Cipriani & Werner procured the medical records of the plaintiff in the lawsuit from John F. Kennedy Medical Center, located in Edison, NJ. The MRO billed $528 for 518 pages of medical records of the plaintiff. The law agency was billed a $10 search fee and $1 per page, despite the fact the data was furnished digitally as a PDF file.
Cipriani & Werner states MRO violated the New Jersey Declaratory Judgement Act when it billed unlawful fees well over the highest limit. Other claims made include:
- a claim under the New Jersey Consumer Fraud Act with respect to unconscionable commercial practices
- for a breach of New Jersey common law
- for a breach of contract for breaking the implied contract of good faith and fair dealing
The New Jersey Administrative Code permits a $10 search fee to be demanded for providing copies of medical data to third parties, a fee of $1 per page, and the actual charge of postage and media for distributing the records (e.g. a compact disc). Cipriani & Werner comments the bill should have only included a $10 search fee and there should be no per-page cost considering that the information was not printed.
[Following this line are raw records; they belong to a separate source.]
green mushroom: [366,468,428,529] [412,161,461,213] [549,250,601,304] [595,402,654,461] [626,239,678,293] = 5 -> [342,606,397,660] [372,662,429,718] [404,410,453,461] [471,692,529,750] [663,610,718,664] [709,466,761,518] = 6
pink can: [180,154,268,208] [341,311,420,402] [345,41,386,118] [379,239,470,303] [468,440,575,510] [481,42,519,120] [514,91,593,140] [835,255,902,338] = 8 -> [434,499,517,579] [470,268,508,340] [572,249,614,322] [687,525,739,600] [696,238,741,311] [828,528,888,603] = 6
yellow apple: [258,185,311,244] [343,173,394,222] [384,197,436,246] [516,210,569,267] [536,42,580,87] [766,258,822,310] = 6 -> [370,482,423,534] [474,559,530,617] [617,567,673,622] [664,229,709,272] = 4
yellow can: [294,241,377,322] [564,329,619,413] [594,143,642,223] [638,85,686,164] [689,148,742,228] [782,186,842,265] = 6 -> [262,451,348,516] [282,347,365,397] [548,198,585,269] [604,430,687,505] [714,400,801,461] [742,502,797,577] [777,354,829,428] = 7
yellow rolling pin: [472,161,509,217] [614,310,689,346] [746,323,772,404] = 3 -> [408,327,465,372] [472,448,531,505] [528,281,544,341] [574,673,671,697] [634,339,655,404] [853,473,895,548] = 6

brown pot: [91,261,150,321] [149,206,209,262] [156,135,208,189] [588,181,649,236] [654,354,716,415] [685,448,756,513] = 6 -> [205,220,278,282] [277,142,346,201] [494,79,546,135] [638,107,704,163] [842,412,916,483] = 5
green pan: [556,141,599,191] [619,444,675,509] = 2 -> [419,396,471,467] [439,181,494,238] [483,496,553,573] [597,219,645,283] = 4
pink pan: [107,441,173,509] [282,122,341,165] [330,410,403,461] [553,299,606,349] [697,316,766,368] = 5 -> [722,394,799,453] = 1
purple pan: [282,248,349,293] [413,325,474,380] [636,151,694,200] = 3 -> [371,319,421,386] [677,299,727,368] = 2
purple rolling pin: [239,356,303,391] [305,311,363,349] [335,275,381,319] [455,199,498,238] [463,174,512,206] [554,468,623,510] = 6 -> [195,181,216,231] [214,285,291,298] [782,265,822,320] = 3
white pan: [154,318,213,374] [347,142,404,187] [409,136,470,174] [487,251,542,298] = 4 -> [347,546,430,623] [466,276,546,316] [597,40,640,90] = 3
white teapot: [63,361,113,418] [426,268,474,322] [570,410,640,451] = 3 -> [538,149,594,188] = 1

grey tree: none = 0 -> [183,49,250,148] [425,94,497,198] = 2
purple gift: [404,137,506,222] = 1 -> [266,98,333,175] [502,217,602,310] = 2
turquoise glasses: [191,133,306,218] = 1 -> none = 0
The lawsuit claims that irrespective of whether MRO was furnishing copies of merely a number of pages of information or hundreds of pages, the cost to MRO of replicating electronically stored data and sending them to the client took an identical amount of time and work. Cipriani & Werner mentioned the overall process took only 5 minutes.
The Schnader Harrison Segal & Lewis law agency of Cherry Hill, NJ that represents MRO states that the service charge was absolutely legal and was according to state polices.
The lawsuit refers to a 2015 memorandum from the New Jersey State Department which disallows health record providers from asking for per-page fees for electronically transmitted copies of medical records and for per-page rates to be placed when records are provided to purchasers by means of computer equipment. Nonetheless, in this lawsuit, the state department memo is not applicable because the department of Health in New Jersey has no authority over MRO and the memo didn’t proceed through official rule-making steps in the State of New Jersey.
The class members are mostly legal professionals and insurance firms who ordered copies of electronic medical data from MRO from September 2015 up to February 2020, who were, in the same way, asked to pay for electronic copies of health records in civil cases. The lawsuit merely names MRO, not any healthcare organization that uses MRO for taking care of requests for copies of medical data.